A Caixa Econômica Federal registrou lucro líquido recorrente de R$ 3,9 bilhões no segundo trimestre de 2026, alta de 5,9% na comparação com o mesmo período de 2025. No acumulado do primeiro semestre, o lucro somou R$ 7,4 bilhões, queda de 17,6% em relação ao primeiro semestre do ano anterior.
Segundo a instituição, a redução do resultado semestral foi influenciada pelo efeito positivo da Resolução 4.966 no primeiro semestre de 2025, que reduziu as despesas de provisões de crédito na época. A receita de intermediação financeira no segundo trimestre foi de R$ 68,7 bilhões, alta de 14,4% ante o mesmo período de 2025.
A carteira de crédito alcançou R$ 1,448 trilhão em junho de 2026, crescimento de 11,9% em um ano. O crédito imobiliário somou R$ 1,005 trilhão, alta de 15%. Já as carteiras de comercial, infraestrutura e agronegócio totalizaram R$ 270,4 bilhões, R$ 110,5 bilhões e R$ 62,3 bilhões, respectivamente.

Trabalho pedido >> Estenda o texto sobre o resultado da Caixa no segundo trimestre de 2026, começando logo após a última frase apresentada. A listagem não tem nenhum papel aqui.

Material reunido >>

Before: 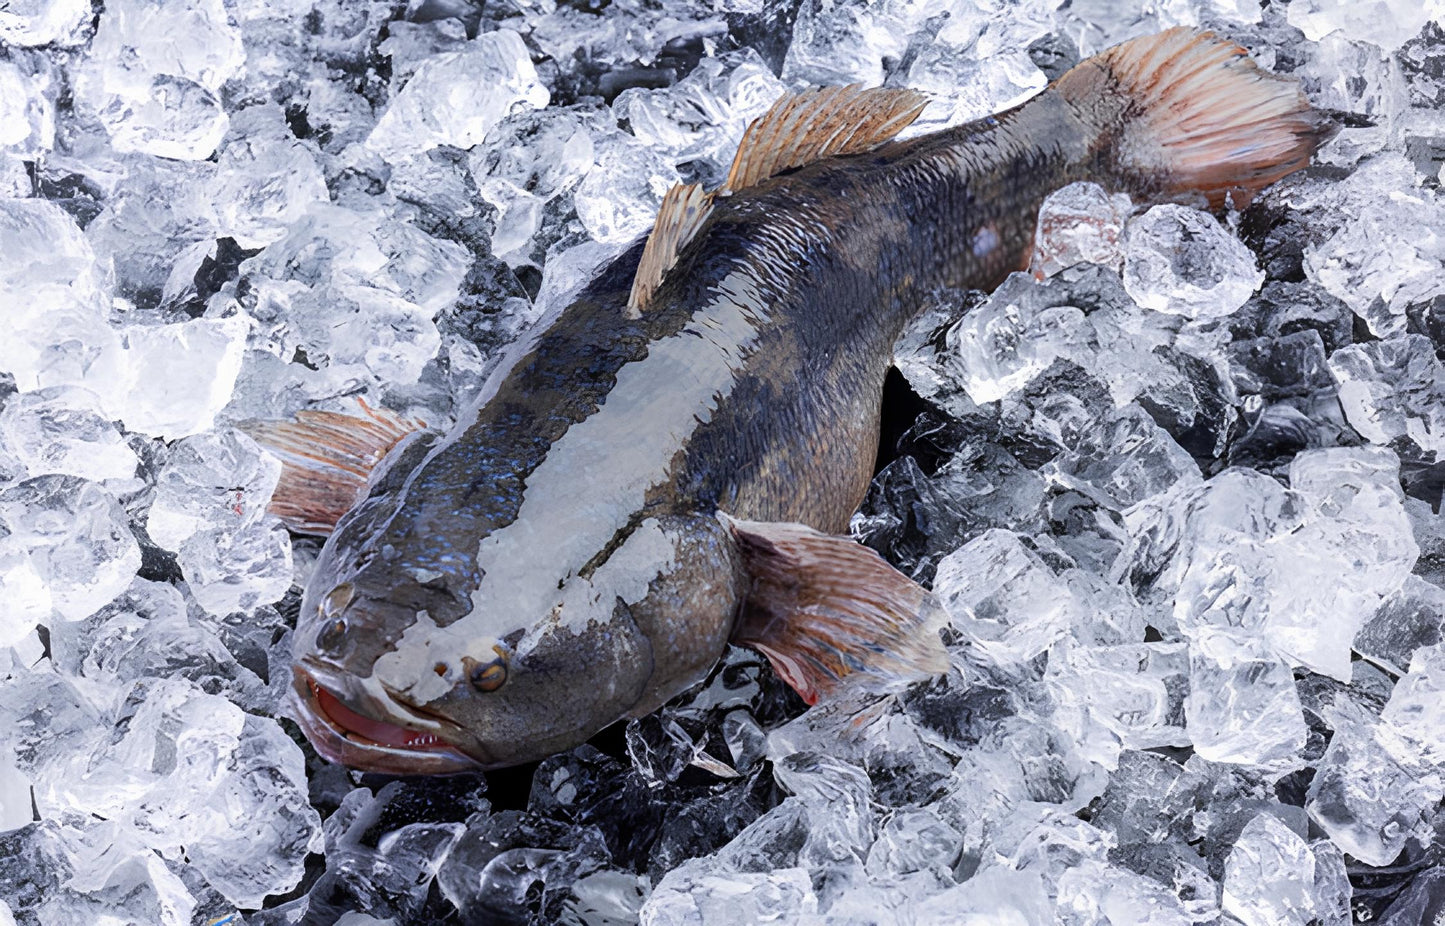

Resposta à tarefa >>
O índice de inadimplência terminou junho de 2026 em 3,64%, alta de 0,98 ponto percentual contra junho de 2025. No entanto, o indicador recuou 0,07 ponto percentual em relação a março de 2026. A Caixa informou que 91% do saldo da carteira estava classificado no Estágio 1, com predominância de operações garantidas.
As captações totalizaram R$ 2,052 trilhões em junho, alta de 13% na comparação anual. A poupança chegou a R$ 405,6 bilhões, com 39,7% de participação de mercado. As letras somaram R$ 308,8 bilhões, com destaque para as imobiliárias, que atingiram R$ 271,2 bilhões.
No âmbito sustentável, a carteira atingiu R$ 913,6 bilhões em junho, alta de 11,8%. Em julho de 2026, o banco captou US$ 227,8 milhões junto à Agence Française de Développement para financiar projetos de saneamento básico, gestão de recursos hídricos e tratamento de resíduos sólidos.
Desde junho de 2025, a Caixa abriu 5,2 milhões de contas digitais, sendo que 42% pertencem a clientes com até 25 anos. A instituição informou que o Super App Caixa está em fase de beta aberto para um grupo limitado de clientes.